America has an incarceration problem, but you wouldn’t know it if you looked through some of our mug shots. A study done by the Aizman Law Firm shows that smiling is the most common expression you’ll find when you look through photos of arrestees. Upon reviewing 30,000 mugshots from around the country, they found that 59 percent of people grinned for the camera, while only 21 percent appeared sad in their mug shots.

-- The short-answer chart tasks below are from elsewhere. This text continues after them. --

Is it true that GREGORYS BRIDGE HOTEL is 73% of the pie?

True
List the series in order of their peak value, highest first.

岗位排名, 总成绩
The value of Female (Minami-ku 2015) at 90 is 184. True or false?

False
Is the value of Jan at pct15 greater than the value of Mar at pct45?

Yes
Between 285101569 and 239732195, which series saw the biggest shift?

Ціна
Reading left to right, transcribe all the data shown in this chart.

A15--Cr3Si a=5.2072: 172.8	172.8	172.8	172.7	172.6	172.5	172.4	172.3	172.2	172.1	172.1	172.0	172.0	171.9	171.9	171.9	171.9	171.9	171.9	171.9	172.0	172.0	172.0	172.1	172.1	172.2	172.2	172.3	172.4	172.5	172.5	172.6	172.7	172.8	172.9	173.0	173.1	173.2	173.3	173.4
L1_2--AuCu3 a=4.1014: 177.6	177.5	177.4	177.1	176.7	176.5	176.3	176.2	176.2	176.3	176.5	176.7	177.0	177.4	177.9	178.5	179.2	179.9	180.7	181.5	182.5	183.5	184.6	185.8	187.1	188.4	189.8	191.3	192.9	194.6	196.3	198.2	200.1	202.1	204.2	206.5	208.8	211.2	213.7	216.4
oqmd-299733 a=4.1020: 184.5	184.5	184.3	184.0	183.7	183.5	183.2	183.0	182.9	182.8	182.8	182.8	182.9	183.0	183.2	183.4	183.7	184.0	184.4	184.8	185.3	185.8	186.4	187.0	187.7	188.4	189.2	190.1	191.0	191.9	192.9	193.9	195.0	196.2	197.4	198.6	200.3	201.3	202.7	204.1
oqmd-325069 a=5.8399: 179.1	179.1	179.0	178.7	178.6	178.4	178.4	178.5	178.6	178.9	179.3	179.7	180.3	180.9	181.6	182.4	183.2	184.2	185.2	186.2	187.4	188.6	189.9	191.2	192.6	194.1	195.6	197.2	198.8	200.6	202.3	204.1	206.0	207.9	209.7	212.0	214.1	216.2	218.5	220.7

Aizman Law Firm scoured images on mugshots.com, and using a program, collected extra data about the arrestees, including their names, counties, cities, states, and gender. They then ran the images through Microsoft Cognitive Learning API, which is a facial-recognition tool. “This API only uses the emotions that are universally recognized across the world,” Emily Pierce, a project manager on the study, told Yahoo Style. “There are signature things, such as your eyebrows being furrowed or your chin being raised, that tip off the API as to what emotion they’re conveying.”

The study broke down the range of emotions as follows: happiness, sadness, anger (7 percent), contempt (7 percent), surprise (5 percent), disgust (1 percent), and fear (1 percent). Pierce says while they can’t be 100 percent sure of the range of emotions actually going on in each mug shot, the API is great at picking up on the universal expressions that usually signify the abovementioned feelings. “We can’t say ultimately what the person is feeling inside their own mind — it’s just basically indicators as to what they’re conveying,” she says. “I think that ultimately, the person could be conveying multiple emotions as well, and then the service returns a confidence level to us. What we did was take the emotion with the highest confidence level and use that as an indicator to categorize each image.”

As for the results, Adina Antonucci, another project manager, says she was very surprised by the happy-go-lucky-looking arrestees. “It’s strange,” she says. “I don’t know if it’s maybe because we’re so accustomed to smiling in front of the camera, or if people are nervous.”